Social Hierarchies and Power Structures

Fantasy worlds allow you to explore power dynamics impossible in realistic fiction. Characters should navigate these hierarchies in ways that reveal their values and adaptability. Consider how magical ability affects social standing, how different species interact within power structures, and how traditional hierarchies might be subverted or reinforced by fantastical elements.

Examples

  • A powerful wizard born as a peasant navigating noble courts where bloodline matters more than ability
  • A vampire trying to maintain modern ethical standards while existing in an ancient feudal hierarchy
  • A half-dragon caught between two species' conflicting codes of honor and social expectations

Tips

  • Create tension between magical power and political power—they don't always align
  • Design social systems where character backstories automatically create conflict
  • Make characters' positions in hierarchies both advantage and burden
  • Use fantasy races or classes to explore real-world power dynamics metaphorically

Relationships Across Species and Cultures

Fantasy allows exploration of relationships that transcend normal human boundaries. These relationships should highlight both the universality of connection and the genuine challenges of bridging fundamental differences. Focus on how characters overcome communication barriers, conflicting values, and different needs while maintaining their authentic identities.

Examples

  • A human scholar and an ancient tree-spirit sharing knowledge across vastly different concepts of time
  • A lawful paladin forming friendship with a chaotic fairy who sees rules as suggestions
  • A nomadic shapeshifter learning to value stability through connection with a place-bound earth elemental

Tips

  • Create meaningful communication barriers beyond just different languages
  • Design conflicting cultural values that force characters to compromise or choose sides
  • Show how characters adapt their behavior while maintaining core identity
  • Use cross-cultural relationships to highlight each character's unique worldview

Character Arcs Through Fantastical Transformation

Fantasy offers literal transformation as character development. Whether through curses, magical evolution, or species change, physical transformation can externalize internal growth. The key is ensuring that fantastical changes reflect and accelerate genuine character development rather than replacing it.

——

* _TASK LIST_
1. According to the guide on fantasy characters, what can physical transformation externalize?
2. Please write out the guide on fantasy characters again starting at "Character Arcs Through" and ending at "than replacing it.", substituting "hexes" for "curses".
The records that come next have no connection to the guide on fantasy characters.

* _RECORDS SUPPLIED_

——

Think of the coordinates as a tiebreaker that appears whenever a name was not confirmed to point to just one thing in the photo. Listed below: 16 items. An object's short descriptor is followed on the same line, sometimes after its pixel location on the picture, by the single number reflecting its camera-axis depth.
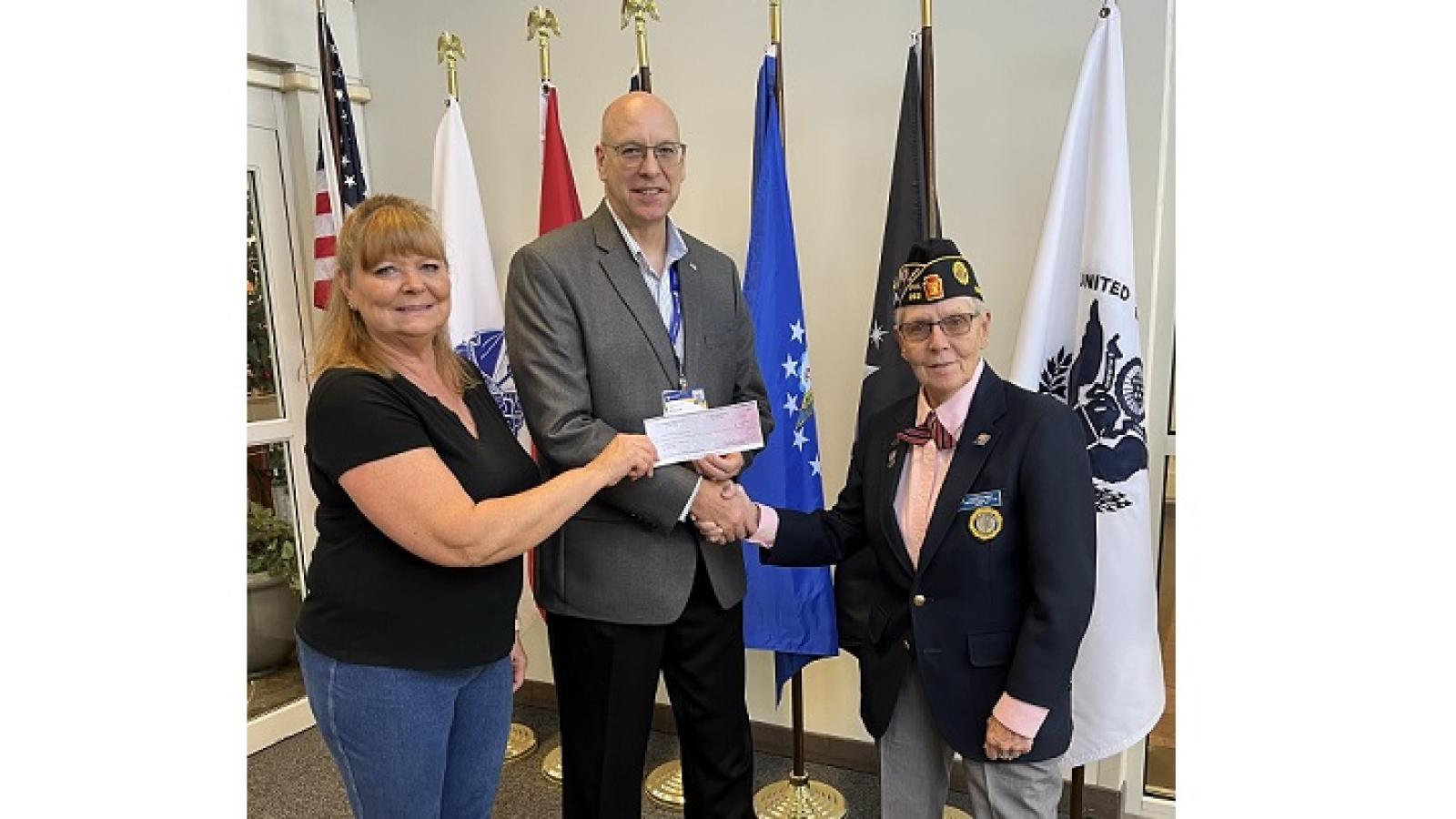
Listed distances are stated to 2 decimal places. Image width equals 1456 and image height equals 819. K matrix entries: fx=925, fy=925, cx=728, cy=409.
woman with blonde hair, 1.44
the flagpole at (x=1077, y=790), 2.50
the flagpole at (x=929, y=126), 2.48
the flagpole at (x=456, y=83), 3.15
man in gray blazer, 1.96
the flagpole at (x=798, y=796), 2.89
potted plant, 3.65
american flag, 3.16
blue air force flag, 2.71
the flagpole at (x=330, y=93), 3.14
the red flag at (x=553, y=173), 3.08
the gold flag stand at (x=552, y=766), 3.18
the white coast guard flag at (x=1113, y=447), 2.29
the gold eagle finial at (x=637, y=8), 2.72
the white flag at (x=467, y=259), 3.16
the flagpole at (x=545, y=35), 2.96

——

* _TASK-BY-TASK SOLUTIONS_
1. Internal growth.

2.
Character Arcs Through Fantastical Transformation

Fantasy offers literal transformation as character development. Whether through hexes, magical evolution, or species change, physical transformation can externalize internal growth. The key is ensuring that fantastical changes reflect and accelerate genuine character development rather than replacing it.